++++ Quoted passage

Israeli Prime Minister Benjamin Netanyahu and his wife, Sara, expressed “deep personal sorrow” over the death of Mr. Peres, according to a statement. The Israeli prime minister will issue another statement later Wednesday and convene the government cabinet in special session, it said.

Mr. Peres’s body will from Thursday morning lie in state at the Knesset, the Israeli parliament, a foreign ministry spokesman said. He will be buried Friday in a state funeral at Mount Herzl, the country’s national cemetery, in Jerusalem.

President Obama is expected to attend the funeral, according to the Israeli Foreign Ministry spokesman. Former U.S. President Bill Clinton and his wife, Democratic presidential nominee Hillary Clinton, as well as Britain’s Prince Charles are also expected to attend, he said.

Israeli President Reuven Rivlin said he would return early from a state visit to Ukraine to mourn.

++++++++
++++ Information provided

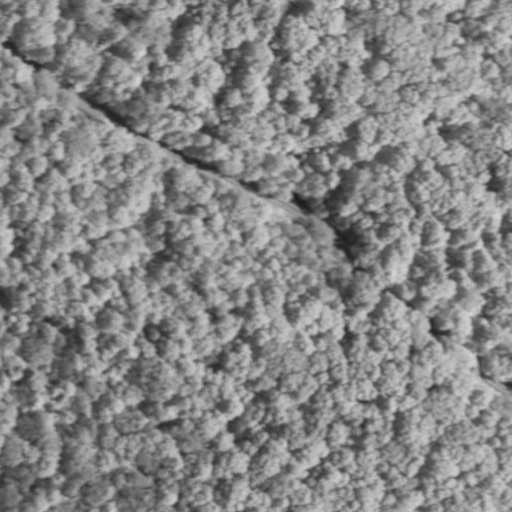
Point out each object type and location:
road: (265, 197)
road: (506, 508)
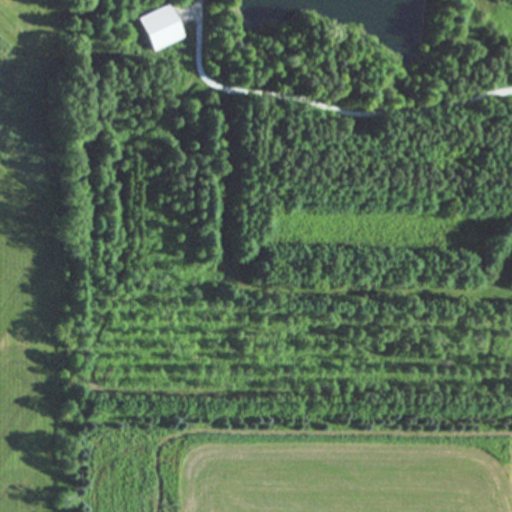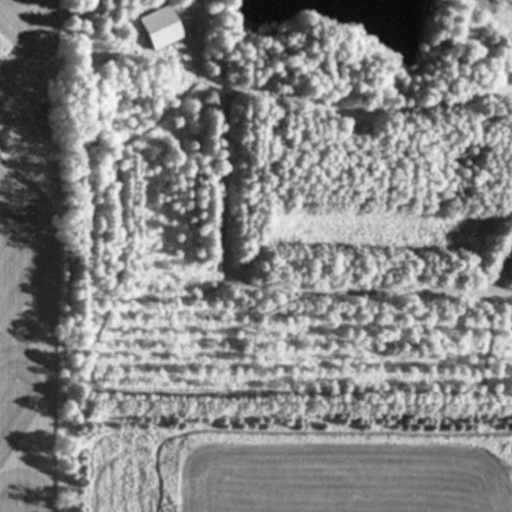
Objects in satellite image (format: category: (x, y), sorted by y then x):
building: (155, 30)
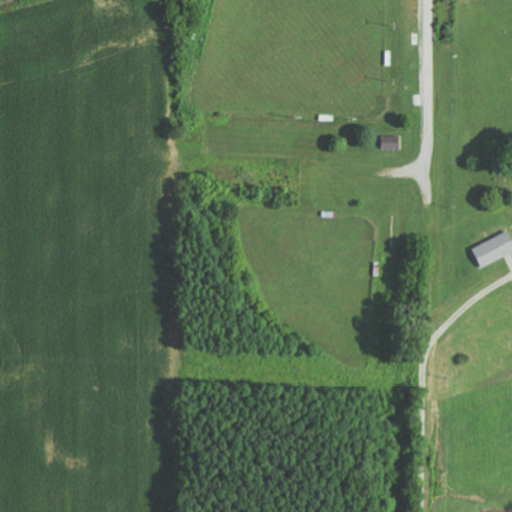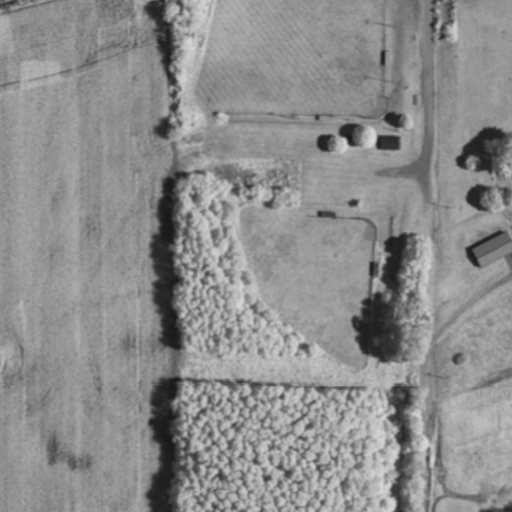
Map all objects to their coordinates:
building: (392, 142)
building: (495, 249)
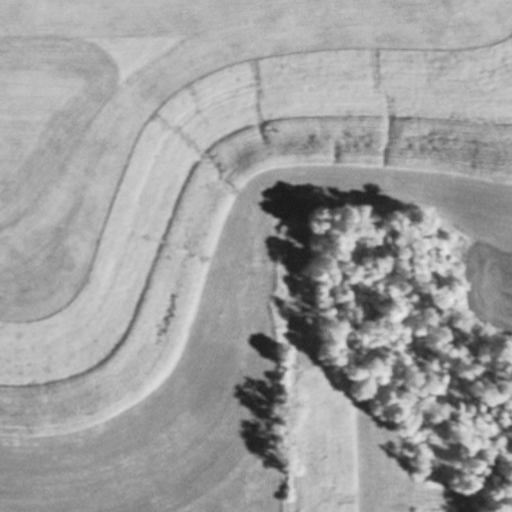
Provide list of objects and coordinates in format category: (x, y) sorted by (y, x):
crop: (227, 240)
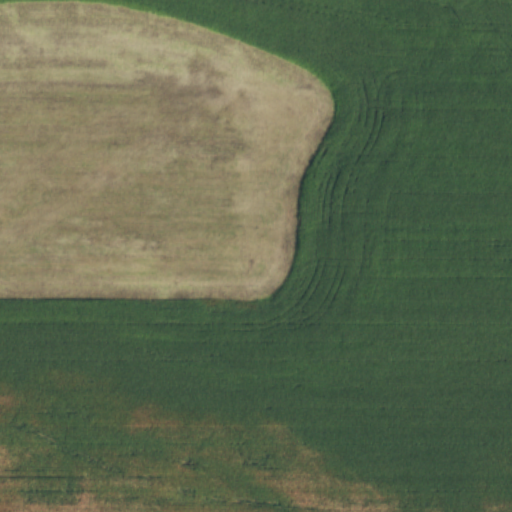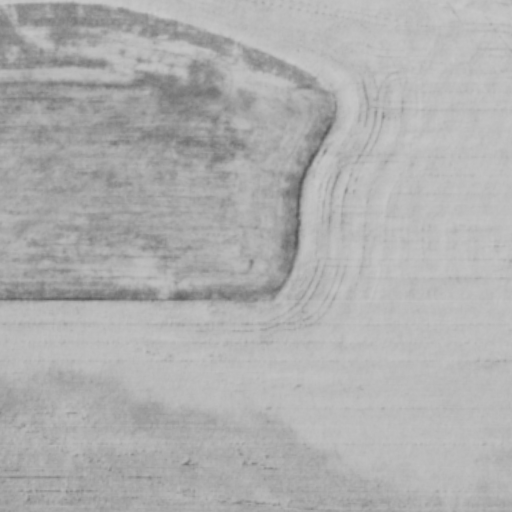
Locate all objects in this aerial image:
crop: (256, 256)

++++++++

## Given problem
Rewrite the text on Mr. Peres's death, beginning at the words that open with "Mr. Peres’s body" and stopping after "Ukraine to mourn.", and substitute "memorial service" for "funeral" wherever it occurs in that span. Work only from the text on Mr. Peres's death.

## Task answer
Mr. Peres’s body will from Thursday morning lie in state at the Knesset, the Israeli parliament, a foreign ministry spokesman said. He will be buried Friday in a state memorial service at Mount Herzl, the country’s national cemetery, in Jerusalem.

President Obama is expected to attend the memorial service, according to the Israeli Foreign Ministry spokesman. Former U.S. President Bill Clinton and his wife, Democratic presidential nominee Hillary Clinton, as well as Britain’s Prince Charles are also expected to attend, he said.

Israeli President Reuven Rivlin said he would return early from a state visit to Ukraine to mourn.